Other Colorado ski towns experienced a migration of their workers years ago. The working class of Aspen commutes from Carbondale. In Vail, they drive from Eagle.
Hannaway said the growth increased traffic but made the outlying towns it affected more "visually stimulating" and "revitalized."
"This growth will have a definite upside for the Hayden community that the people there may like," he said. "I've sold homes in Hayden to a lot of people who just needed to get in, but when they had the money, they moved to Steamboat."
They make the move because there is not much to do in Hayden, Hannaway said. Downtown Hayden is a very quiet place.
"Growth will give that town new life," he said. "When your town gets to a certain size, you can afford things like a swimming pool.

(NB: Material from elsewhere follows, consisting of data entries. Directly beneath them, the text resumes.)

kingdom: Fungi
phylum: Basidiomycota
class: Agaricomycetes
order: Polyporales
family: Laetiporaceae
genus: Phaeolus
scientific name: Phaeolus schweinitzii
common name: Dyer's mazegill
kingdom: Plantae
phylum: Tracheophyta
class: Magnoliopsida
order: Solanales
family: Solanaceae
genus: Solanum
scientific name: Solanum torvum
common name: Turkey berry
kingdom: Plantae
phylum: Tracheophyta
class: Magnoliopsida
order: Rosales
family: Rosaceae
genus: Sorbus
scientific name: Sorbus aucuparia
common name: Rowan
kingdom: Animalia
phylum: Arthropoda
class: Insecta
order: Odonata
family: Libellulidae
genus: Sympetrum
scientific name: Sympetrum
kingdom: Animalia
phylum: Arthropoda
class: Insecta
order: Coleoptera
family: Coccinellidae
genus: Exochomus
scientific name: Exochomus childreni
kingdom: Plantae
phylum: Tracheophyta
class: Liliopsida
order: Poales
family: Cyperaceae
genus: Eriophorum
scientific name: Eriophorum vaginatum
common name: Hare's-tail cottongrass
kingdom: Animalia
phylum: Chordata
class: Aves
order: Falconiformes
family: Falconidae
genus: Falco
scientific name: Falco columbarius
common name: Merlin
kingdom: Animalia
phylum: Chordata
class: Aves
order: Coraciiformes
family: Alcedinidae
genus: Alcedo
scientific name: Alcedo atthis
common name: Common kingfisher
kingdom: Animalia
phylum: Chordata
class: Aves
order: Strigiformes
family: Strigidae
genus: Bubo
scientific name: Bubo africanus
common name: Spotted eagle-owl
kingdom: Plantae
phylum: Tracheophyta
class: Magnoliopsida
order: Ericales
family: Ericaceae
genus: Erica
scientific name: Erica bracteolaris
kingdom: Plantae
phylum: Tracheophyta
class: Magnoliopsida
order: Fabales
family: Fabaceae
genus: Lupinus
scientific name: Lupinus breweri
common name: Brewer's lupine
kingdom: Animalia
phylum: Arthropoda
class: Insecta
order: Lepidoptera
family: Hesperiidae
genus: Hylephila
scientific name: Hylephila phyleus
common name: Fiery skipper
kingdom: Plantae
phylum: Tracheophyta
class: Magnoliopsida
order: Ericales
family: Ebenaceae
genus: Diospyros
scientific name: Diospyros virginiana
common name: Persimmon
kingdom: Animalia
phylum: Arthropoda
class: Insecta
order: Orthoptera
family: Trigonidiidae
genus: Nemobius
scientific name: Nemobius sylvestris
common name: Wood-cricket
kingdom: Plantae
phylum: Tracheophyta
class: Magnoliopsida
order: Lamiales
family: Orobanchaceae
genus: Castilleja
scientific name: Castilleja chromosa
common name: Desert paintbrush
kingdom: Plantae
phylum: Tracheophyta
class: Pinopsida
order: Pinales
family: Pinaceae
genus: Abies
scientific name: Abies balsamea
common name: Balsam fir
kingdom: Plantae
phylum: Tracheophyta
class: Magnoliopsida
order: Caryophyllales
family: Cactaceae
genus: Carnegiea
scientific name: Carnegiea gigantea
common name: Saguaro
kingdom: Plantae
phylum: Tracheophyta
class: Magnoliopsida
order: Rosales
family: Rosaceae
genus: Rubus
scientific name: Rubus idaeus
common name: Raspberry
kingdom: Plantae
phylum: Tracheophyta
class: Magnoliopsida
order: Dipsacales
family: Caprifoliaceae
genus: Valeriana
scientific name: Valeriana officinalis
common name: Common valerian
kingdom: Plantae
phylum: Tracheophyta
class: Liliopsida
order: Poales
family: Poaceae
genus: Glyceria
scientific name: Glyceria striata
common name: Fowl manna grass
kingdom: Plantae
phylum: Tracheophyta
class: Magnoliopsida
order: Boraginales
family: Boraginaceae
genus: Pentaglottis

"Someone may also be able to realize their dream of owning a small business by opening a neat store or a coffee shop downtown."
"We should develop. We need to grow," Hellyer said. "But I want us to grow in a sensible way without urban sprawl. I want to keep our hometown community feel."
However uncomfortable Hayden residents may be with the changing face of their town, few can deny growth is inevitable. They can only control how it happens.
As a first step, Straebel has been working on an ordinance that would require developers to pay their own way.
In the past, the town has lost money during the review process. Straebel and Town Attorney Mike Holloran jointly drafted an ordinance to increase subdivision fees to $500 for each sketch plan, up from $280. There will also be a $10 fee for each lot.
The ordinance also requires the developer to pay all legal, survey, engineering and publication costs.
Developers will be required to pay a deposit of $7,500 at the beginning of the review process. Any costs to Hayden above the deposit amount will be charged to the developer. If they are not paid, a lien will be put on the property. Any money not spent out of the deposit by the town will be returned to the developer.
Until recently, many said, there was a large faction in town that wanted to see a closed-door policy in Hayden.
Now, people are warming to the idea of growth as long as it is slow and responsible.
"It didn't used to be this way," Giessinger said. "There is a change with new people with new ideas. There is a changing of the guard."